Lead Investigator: Michael M. Shen, PhD
Co-Investigator: Donald Landry, MD, PhD
Prostate cancer represents the second leading cause of cancer death in American men. Although next-generation inhibitors of androgen receptor signaling, such as enzalutamide, have extended overall survival of advanced prostate cancer, the disease inevitably recurs due to the emergence of aggressive forms of castration-resistant prostate cancer, including neuroendocrine prostate cancer (NEPC), which is an aggressive lethal variant that lacks effective treatments. Shen’s laboratory has shown that a histone methyltransferase enzyme called NSD2 is up-regulated in NEPC, and that its inhibition results in loss of neuroendocrine differentiation and restoration of enzalutamide sensitivity. He will use medicinal chemistry approaches to develop novel small molecule derivatives of an existing small molecule that targets NSD2, in order to identify compounds with improved inhibitory properties that can be developed as new treatments.
“Advancing a New Ferroptosis Inducing Drug (VP224) to Clinical Trial for GBM”
Lead Investigator: Peter D. Canoll, MD, PhD
Co-Investigators: Jeffrey N. Bruce, MD; Brent Stockwell, PhD; Peter A. Sims, PhD; Osama Al Dalahmah, MD, PhD
Currently available treatments for glioblastoma (GBM) have very limited efficacy, in part due to quiescent glioma cells that are resistant to standard forms of chemotherapy. Prior studies have shown that an inhibitor enzyme of glutathione peroxidase 4 (GPX4) called RSL3 can induce ferroptotic cell death of quiescent or dormant GBM cells in slices of GBM generated from patient surgical samples, and that combining RSL3 with the topoisomerase inhibitor Topotecan, a chemotherapeutic drug that effectively kills proliferating glioma cells, can significantly prolong survival in a mouse model of GBM. The Stockwell lab has recently developed a newer GPX4 inhibitor, VP224, with superior pharmacokinetic properties. After verifying the efficacy of VP224 in a mouse model of GBM, Canoll and his colleagues plan to perform safety studies in preparation for a future clinical trial.

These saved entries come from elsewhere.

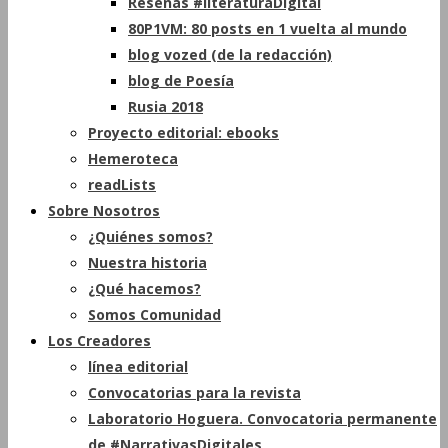
Reseñas #literaturaDigital
80P1VM: 80 posts en 1 vuelta al mundo
blog vozed (de la redacción)
blog de Poesía
Rusia 2018
Proyecto editorial: ebooks
Hemeroteca
readLists
Sobre Nosotros
¿Quiénes somos?
Nuestra historia
¿Qué hacemos?
Somos Comunidad
Los Creadores
línea editorial
Convocatorias para la revista
Laboratorio Hoguera. Convocatoria permanente
de #NarrativasDigitales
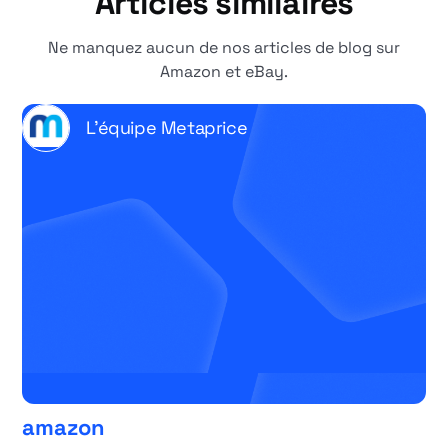
Articles similaires
Ne manquez aucun de nos articles de blog sur
Amazon et eBay.
L'équipe Metaprice
amazon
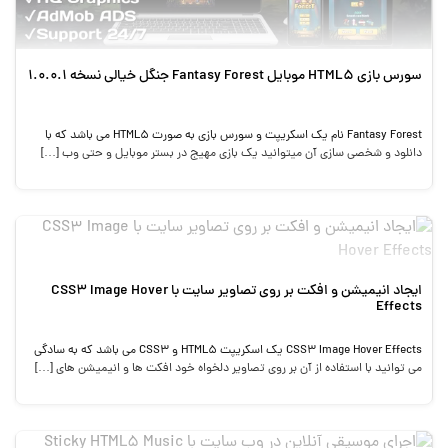
سورس بازی HTML5 موبایل Fantasy Forest جنگل خیالی نسخه 1.0.0.1
Fantasy Forest نام یک اسکریپت و سورس بازی به صورت HTML5 می باشد که با
دانلود و شخصی سازی آن میتوانید یک بازی مهیج در بستر موبایل و حتی وب […]
ایجاد انیمیشن و افکت بر روی تصاویر سایت با CSS3 Image Hover
Effects
CSS3 Image Hover Effects یک اسکریپت HTML5 و CSS3 می باشد که به سادگی
می توانید با استفاده از آن بر روی تصاویر دلخواه خود افکت ها و انیمیشن های […]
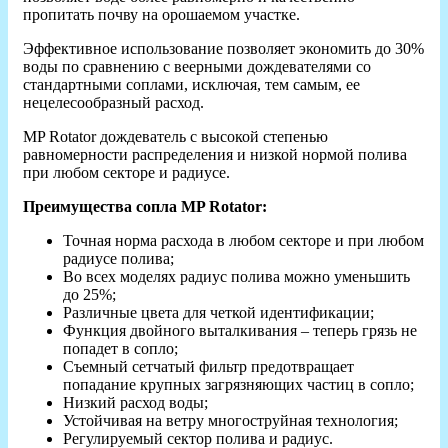
пропитать почву на орошаемом участке.
Эффективное использование позволяет экономить до 30%
воды по сравнению с веерными дождевателями со
стандартными соплами, исключая, тем самым, ее
нецелесообразный расход.
MP Rotator дождеватель с высокой степенью
равномерности распределения и низкой нормой полива
при любом секторе и радиусе.
Преимущества сопла MP Rotator:
Точная норма расхода в любом секторе и при любом
радиусе полива;
Во всех моделях радиус полива можно уменьшить
до 25%;
Различные цвета для четкой идентификации;
Функция двойного выталкивания – теперь грязь не
попадет в сопло;
Съемный сетчатый фильтр предотвращает
попадание крупных загрязняющих частиц в сопло;
Низкий расход воды;
Устойчивая на ветру многоструйная технология;
Регулируемый сектор полива и радиус.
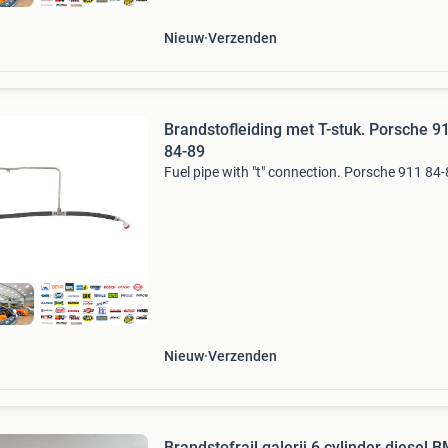
Nieuw
Verzenden
Brandstofleiding met T-stuk. Porsche 9
84-89
Fuel pipe with "t" connection. Porsche 911 84
Nieuw
Verzenden
Brandstofrail galerij 6 cylinder diesel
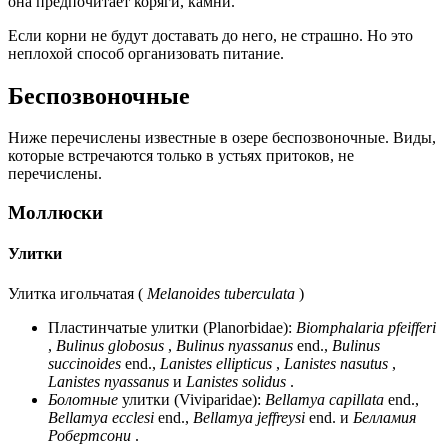
она предпочитает коряги, камни.
Если корни не будут доставать до него, не страшно. Но это
неплохой способ организовать питание.
Беспозвоночные
Ниже перечислены известные в озере беспозвоночные. Виды,
которые встречаются только в устьях притоков, не
перечислены.
Моллюски
Улитки
Улитка игольчатая (
Melanoides tuberculata
)
Пластинчатые улитки (Planorbidae):
Biomphalaria pfeifferi
,
Bulinus globosus
,
Bulinus nyassanus
end.,
Bulinus
succinoides
end.,
Lanistes ellipticus
,
Lanistes nasutus
,
Lanistes nyassanus
и
Lanistes solidus
.
Болотные
улитки
(Viviparidae):
Bellamya capillata
end.,
Bellamya ecclesi
end.,
Bellamya jeffreysi
end. и
Белламия
Робертсони
.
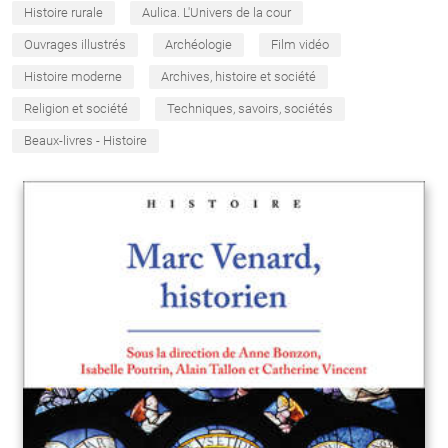
Histoire rurale
Aulica. L'Univers de la cour
Ouvrages illustrés
Archéologie
Film vidéo
Histoire moderne
Archives, histoire et société
Religion et société
Techniques, savoirs, sociétés
Beaux-livres - Histoire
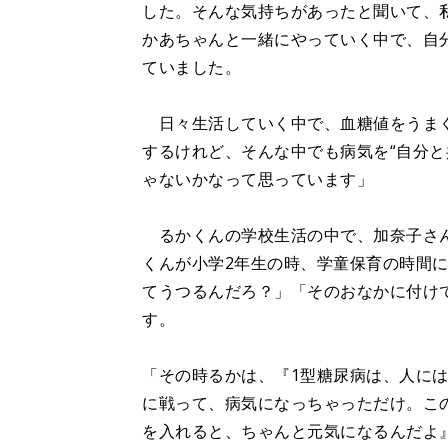
した。そんな気持ちがあったと聞いて、
かあちゃんと一緒にやっていく中で、自
ていました。
日々生活していく中で、血糖値をうまく
するけれど、そんな中でも病気を“自分と
ゃないかなって思っています」
るかくんの学校生活の中で、加奈子さん
くんが小学2年生の時、学童保育の時間
てうつるんだろ？」「そのおなかに付け
す。
「その時るかは、『1型糖尿病は、人に
に戦って、病気になっちゃっただけ。こ
を入れると、ちゃんと元気になるんだよ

"Developing the First Targeted Therapy Against Cancer Cachexia"
Lead Investigator: Swarnali Acharyya, PhD
Co-Investigator: Henry M. Colecraft, PhD
Nearly 80% of patients with advanced cancer experience a debilitating, irreversible muscle wasting syndrome known as cachexia. Cancer patients with cachexia become too weak to tolerate the required dose on anti-cancer therapies and die prematurely from cardiac and respiratory failure due to weak cardiac and diaphragm muscles. Currently, there are no FDA approved therapies to reduce or prevent cachexia. Recent studies from Acharyya’s laboratory identify a protein called Zip14 as a novel mediator of cachexia in metastatic cancer. Based on these findings, Acharyya and her colleagues propose the use of anti-Zip14 monoclonal antibodies to inhibit Zip14 function as a therapeutic strategy to prevent cachexia.